DON GIOVANNI

You can’t go far nowadays without coming across another attempt to bring opera to the masses. But I still didn’t expect to see Mozart packing them in at Heaven.

The reason for the success of his 1787 opera, Don Giovanni, at “London’s gay night-spot” was clear to see. This was proper opera, beautifully and thrillingly sung, but made accessible to a non-Covent Garden crowd in a heavily cut, gay version (with a new English libretto by distinguished writer Ranjit Bolt) set in the Soho club scene of the 1980s. After the event I found myself wondering why Don Giovanni hadn’t been given a makeover before. It’s Mozart’s most popular opera, with hit tunes (you’ll almost certainly know the duet, ‘There We Will Entwine Our Hands’, and Don’s toe-tapping ‘Champagne’ aria), and it’s about serial Spanish shagger Don Juan.

What delighted the Heaven audience, who roared their approval, was that nobleman Don (strongly sung by the muscular and sometimes shirtless Duncan Rock – yes, he admitted on GaydarRadio, he does work out) was now a gay club owner, who picks up his male partners on Hampstead Heath and Clapham Common. Apart from Don, men sang the female parts and vice versa. Don’s servant Leporello became his P.A. Leo, sung by Zoë Bonner. It all worked perfectly well, in fact it worked to such an extent that, under the right circumstances (read on), I think I’d see this version again rather than the original.

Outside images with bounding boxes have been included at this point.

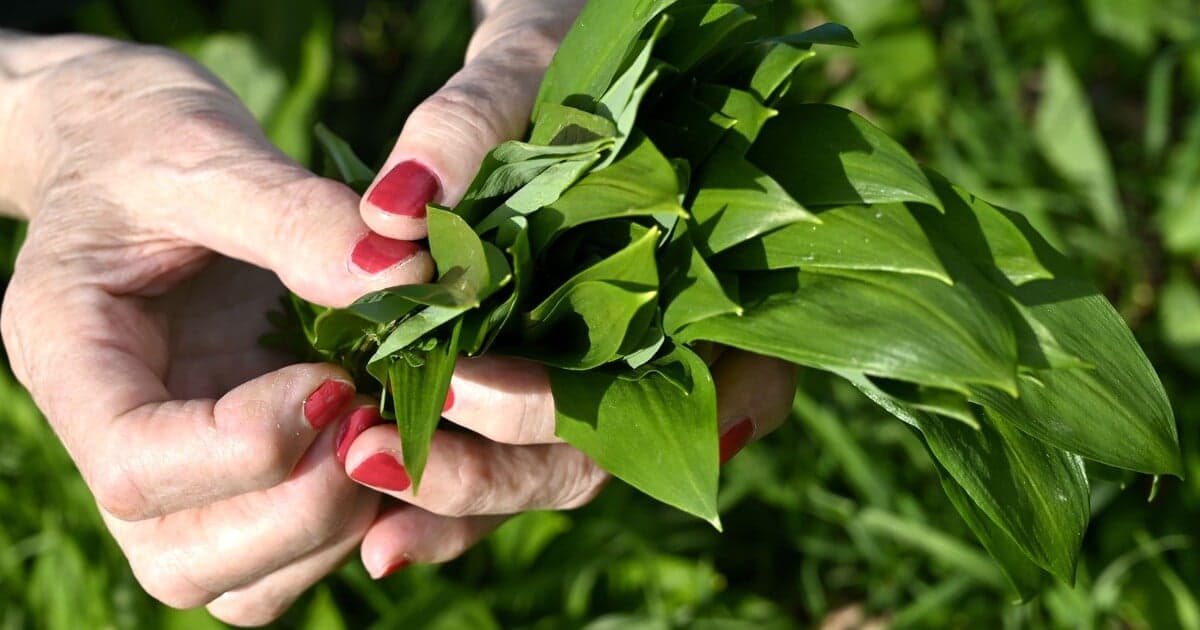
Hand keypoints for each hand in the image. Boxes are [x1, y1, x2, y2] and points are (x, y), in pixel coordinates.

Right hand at [0, 35, 438, 624]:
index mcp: (73, 358)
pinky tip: (390, 444)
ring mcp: (178, 467)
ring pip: (238, 583)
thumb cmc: (147, 136)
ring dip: (331, 532)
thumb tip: (404, 273)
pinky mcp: (233, 470)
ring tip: (386, 431)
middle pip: (183, 559)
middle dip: (301, 510)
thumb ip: (296, 215)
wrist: (128, 146)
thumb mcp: (207, 151)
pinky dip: (347, 528)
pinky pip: (283, 553)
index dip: (251, 447)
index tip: (336, 381)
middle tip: (376, 419)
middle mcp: (116, 437)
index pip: (136, 467)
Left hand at [338, 0, 800, 576]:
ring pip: (562, 468)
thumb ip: (477, 124)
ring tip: (370, 522)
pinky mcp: (547, 371)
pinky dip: (453, 490)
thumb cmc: (580, 43)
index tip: (465, 392)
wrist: (571, 44)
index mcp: (721, 275)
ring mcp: (611, 366)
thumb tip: (390, 214)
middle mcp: (675, 340)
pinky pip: (513, 454)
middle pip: (613, 449)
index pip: (714, 390)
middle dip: (495, 475)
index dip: (599, 420)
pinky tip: (380, 528)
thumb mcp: (535, 64)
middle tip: (377, 460)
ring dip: (465, 503)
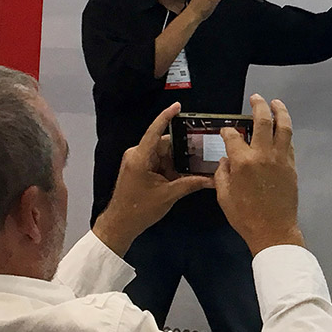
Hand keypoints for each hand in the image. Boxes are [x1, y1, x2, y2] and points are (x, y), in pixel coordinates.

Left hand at [92, 103, 212, 256]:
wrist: (119, 226)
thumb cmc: (138, 210)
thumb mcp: (169, 195)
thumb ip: (191, 183)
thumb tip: (212, 179)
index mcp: (140, 157)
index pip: (155, 131)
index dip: (167, 116)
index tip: (178, 106)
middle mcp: (137, 155)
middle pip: (165, 143)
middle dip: (183, 148)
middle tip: (203, 150)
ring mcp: (137, 161)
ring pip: (164, 153)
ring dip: (178, 160)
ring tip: (197, 164)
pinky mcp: (139, 169)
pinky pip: (159, 161)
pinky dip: (171, 167)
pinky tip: (184, 173)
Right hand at [215, 94, 303, 254]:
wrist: (273, 230)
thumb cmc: (244, 216)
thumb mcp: (224, 196)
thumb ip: (223, 174)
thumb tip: (226, 160)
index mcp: (243, 161)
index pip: (233, 137)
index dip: (227, 131)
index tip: (225, 130)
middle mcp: (263, 154)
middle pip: (262, 121)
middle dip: (258, 106)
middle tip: (256, 98)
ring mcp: (281, 157)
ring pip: (283, 127)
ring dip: (280, 111)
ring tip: (275, 103)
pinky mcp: (292, 164)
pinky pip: (289, 142)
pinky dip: (285, 132)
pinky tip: (281, 129)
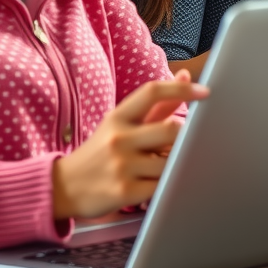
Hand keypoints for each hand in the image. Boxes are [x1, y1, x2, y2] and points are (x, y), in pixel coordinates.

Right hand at [52, 72, 208, 219]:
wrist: (62, 189)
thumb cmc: (100, 152)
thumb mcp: (121, 125)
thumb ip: (157, 105)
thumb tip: (184, 75)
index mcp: (118, 117)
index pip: (152, 92)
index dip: (181, 88)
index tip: (205, 91)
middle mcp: (118, 139)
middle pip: (171, 129)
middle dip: (183, 138)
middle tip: (177, 145)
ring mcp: (120, 166)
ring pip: (170, 160)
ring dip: (174, 164)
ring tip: (161, 167)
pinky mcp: (124, 192)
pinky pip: (162, 185)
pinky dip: (166, 184)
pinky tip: (155, 184)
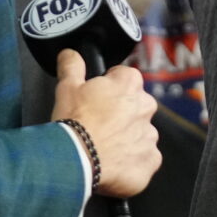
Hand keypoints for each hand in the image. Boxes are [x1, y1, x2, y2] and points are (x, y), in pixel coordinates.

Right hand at [54, 51, 161, 198]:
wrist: (76, 161)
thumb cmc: (73, 123)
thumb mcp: (66, 88)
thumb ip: (72, 66)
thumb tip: (70, 54)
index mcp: (129, 84)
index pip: (125, 77)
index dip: (109, 86)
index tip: (98, 99)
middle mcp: (145, 106)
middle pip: (136, 105)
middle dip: (122, 113)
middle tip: (99, 124)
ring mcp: (150, 135)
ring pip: (141, 133)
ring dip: (127, 138)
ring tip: (104, 147)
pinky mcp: (150, 160)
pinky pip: (145, 158)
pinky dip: (133, 162)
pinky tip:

Although known as a lover, the Don in Don Giovanni is a nasty piece of work. He commits murder in the first scene and throughout the show it looks as though he’s going to get away with it. I won’t reveal his ridiculous come-uppance because, if you don’t know the opera, you won’t be expecting it. It was one of several great set-pieces in director Dominic Gray’s cheeky re-interpretation. When the good guys came in disguise to Don’s club, to collect evidence, they dressed as the Village People. Everyone then went into Mozart’s Minuet, adapted by Vince Clarke. (Yes, Vince Clarke of Erasure). The lyrics, when they could be heard, were outrageous. “Fruits are for plucking/Boys are for fucking”, sang Don. At the party scene, where superbly sculpted stripper Damola Onadeko served drugs on a silver salver, a guest sang, “You’re looking exhausted. Try some speed.” Then again, nothing was that far removed from the original scenario with its non-stop boozing and bonking.

My only gripe is that the production was a victim of its own success. It was done as a promenade performance and in theory the audience could travel with the players from peep show to nightclub to Wimpy bar. But we were in fact packed shoulder-to-shoulder on to Heaven’s main floor making any movement pretty much impossible. If the singers were on the opposite side of the room with their backs to us, we couldn’t see or hear them. Don Giovanni began as a short entertainment performed in Trafalgar Square for the 2009 Pride and there are plans for another Pride show this year. But wouldn’t it be a good idea to place it in a theatre setting? Then we could all sit down and watch the whole thing on stage. But I don’t want to appear old-fashioned.